Another member at the table was Moni Brosh, VP of Channel 20, which identifies as right-wing. He claimed a group of leftists grouped together to shame their channel and neutralize its legitimacy. Other than shaming on other websites, they were also replying to posts on their Facebook page, against the channel and its ideology. He reported that the he was fighting it by hiring employees to be in charge of monitoring the comments, and deleting each one which was slandering the channel.
Heli Fridman, the CEO of the WLP, Women’s Leadership Parliament in Israel, was also there to share her thoughts. She’s working for unity; she teaches a class with 35 women — Arab, Orthodox, Religious, Bedouin, Secular and others, bringing together the entire spectrum and empowering the women. She thinks that the problem with shaming is the lack of punishment and laws against it, so she came up with a way to prevent it. She’s selecting pupils to become their school’s Ambassadors against shaming, preventing other kids from doing so, and lecturing about it.
Last but certainly not least, Gal Kalkshtein had some interesting points to share. “If we ask a kid or a teenager if they are allowed to beat someone, most of them will say ‘No!’ and that’s because they were taught this way, but if we ask them if it’s okay to mock someone on Facebook, the answer we’d get wouldn’t be so unambiguous because they weren’t taught not to.
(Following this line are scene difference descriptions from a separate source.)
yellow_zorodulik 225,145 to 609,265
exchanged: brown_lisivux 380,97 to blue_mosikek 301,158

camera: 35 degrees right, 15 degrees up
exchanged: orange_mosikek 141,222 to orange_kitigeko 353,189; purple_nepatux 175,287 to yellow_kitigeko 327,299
The education system is still not taking any steps to teach this subject technologically and this is the time to start teaching it. The situation will only get worse as technology evolves, and if we won’t evolve as a society, the enforcement be able to keep up. Today there is no ruling at all regarding this issue, or very little, but too little can’t help. We see that one-way people are dealing with shaming is with shaming the one who started shaming, and that’s the just like beating someone who beats others, or fighting fire with fire. The solution must come from educating the parents, who can then educate their children.
It’s clear to us all that technology is changing and evolving and we won’t be able to enforce this subject entirely, but we must make steps on a personal level of denouncing to put a stop to shaming however we can. We need to start educating families, parents, brothers, our children and grandchildren, about shaming, and we need to help change the education system and the laws around shaming.”
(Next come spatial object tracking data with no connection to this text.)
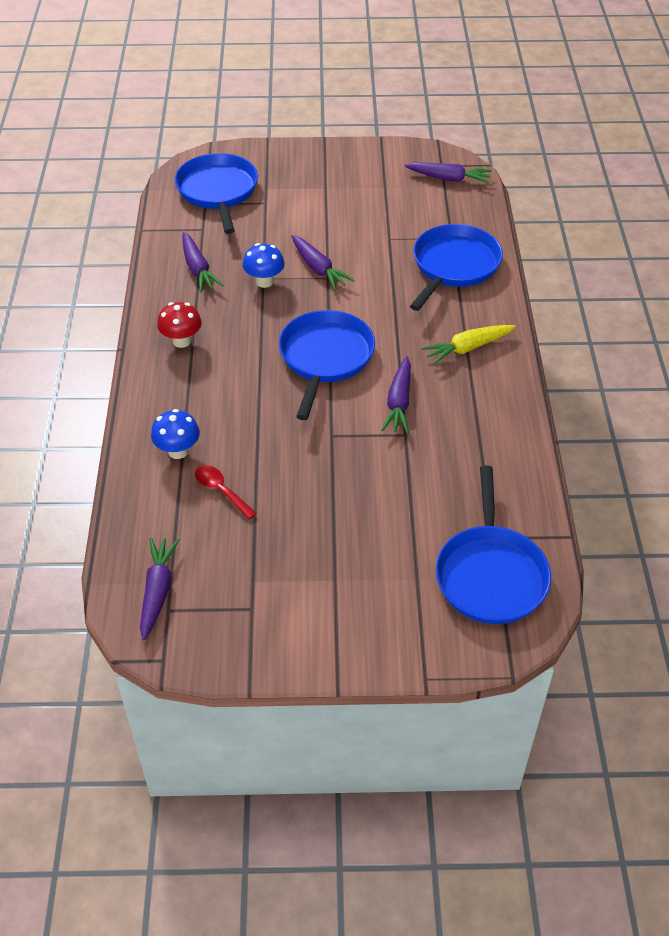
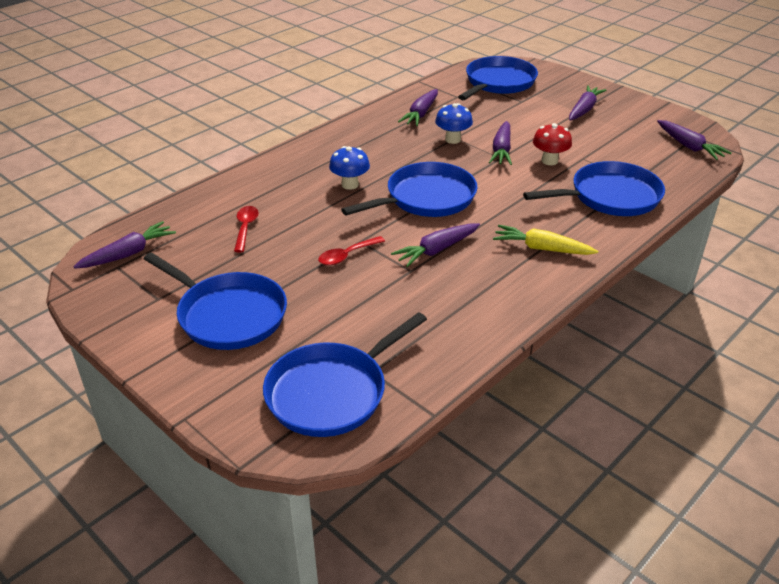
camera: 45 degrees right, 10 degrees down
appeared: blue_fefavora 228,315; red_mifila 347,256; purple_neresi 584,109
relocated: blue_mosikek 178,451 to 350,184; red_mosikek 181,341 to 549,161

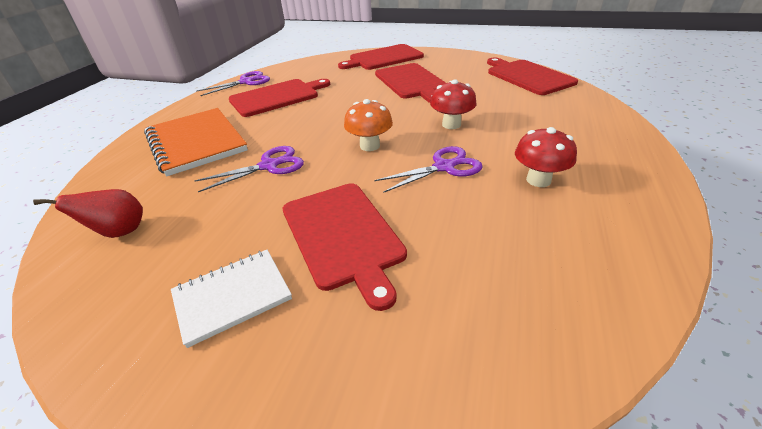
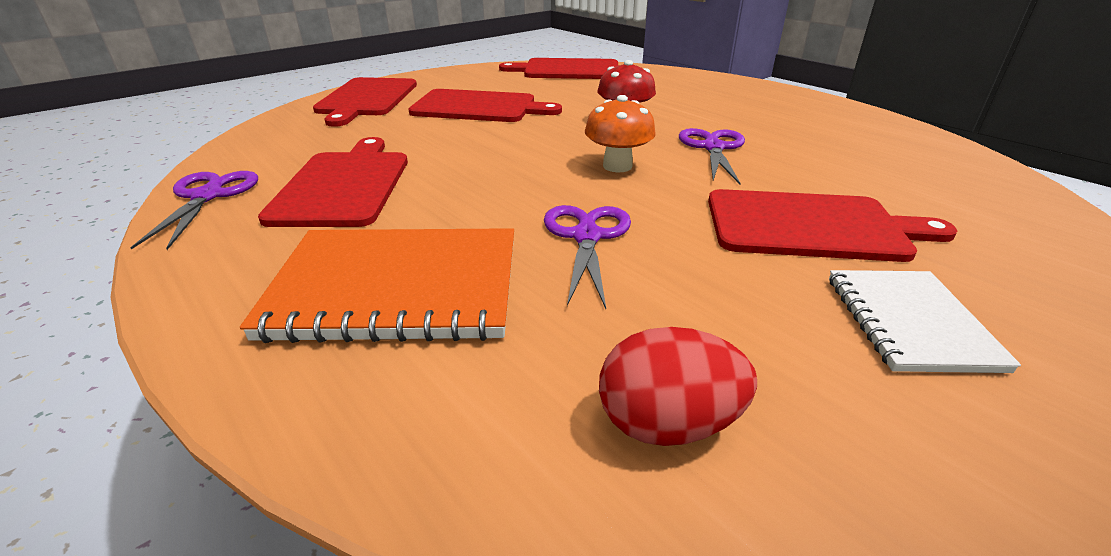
camera: 60 degrees left, 5 degrees down
missing: red_mosikek 538,180
exchanged: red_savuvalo 120,232 to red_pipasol 667,424

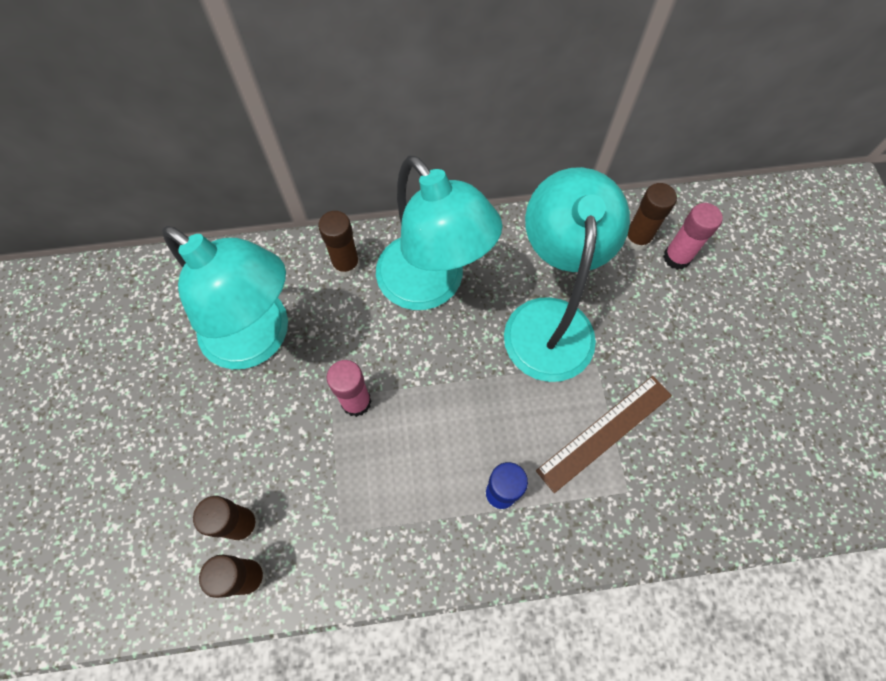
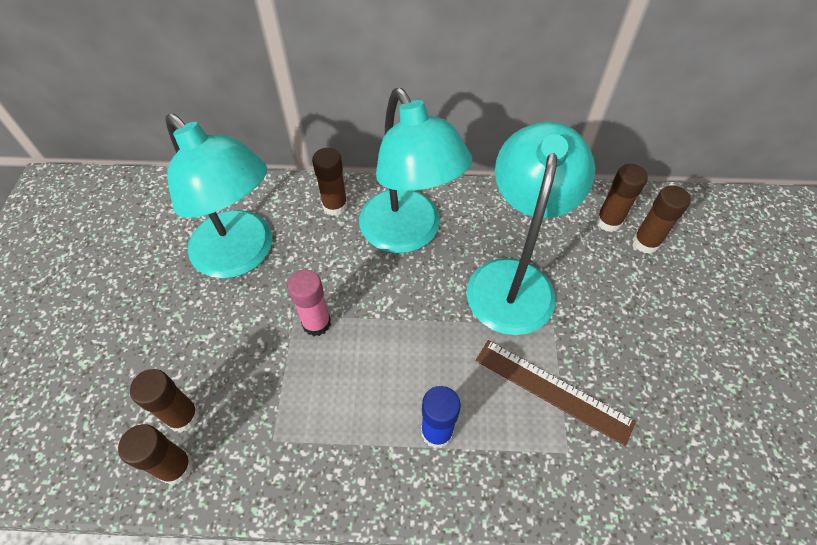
camera: 10 degrees right, 10 degrees down
colour: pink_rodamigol 676,257 to brown_rodamigol 645,243
spun: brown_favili 605,432 = 552,390 60 degrees clockwise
He also mentioned Bosco app, a venture of sFBI that was created to solve this very issue. Bosco is an app for parents to monitor their kid’s social activity and prevent cyber-bullying. It uses voice analysis to check if your child is upset, alerts when a lot of people unfriend the kid at the same time, and analyzes messages and texts (without showing the actual text) to see if the kid is being bullied or talked to aggressively. That’s the technological way to fight shaming.
After each table summarized its outcomes, we realized that this event really helped the unity. There was a hall with 12 round tables, dozens of people, all talking at the same time, but acting politely, respectfully, and not yelling over one another (as you may witness in the Knesset, like MK Mickey Levy said). This event was a success and we hope important connections were made in the process, to solve the problem of shaming in social networks and making the environment for kids and teenagers in the internet safer.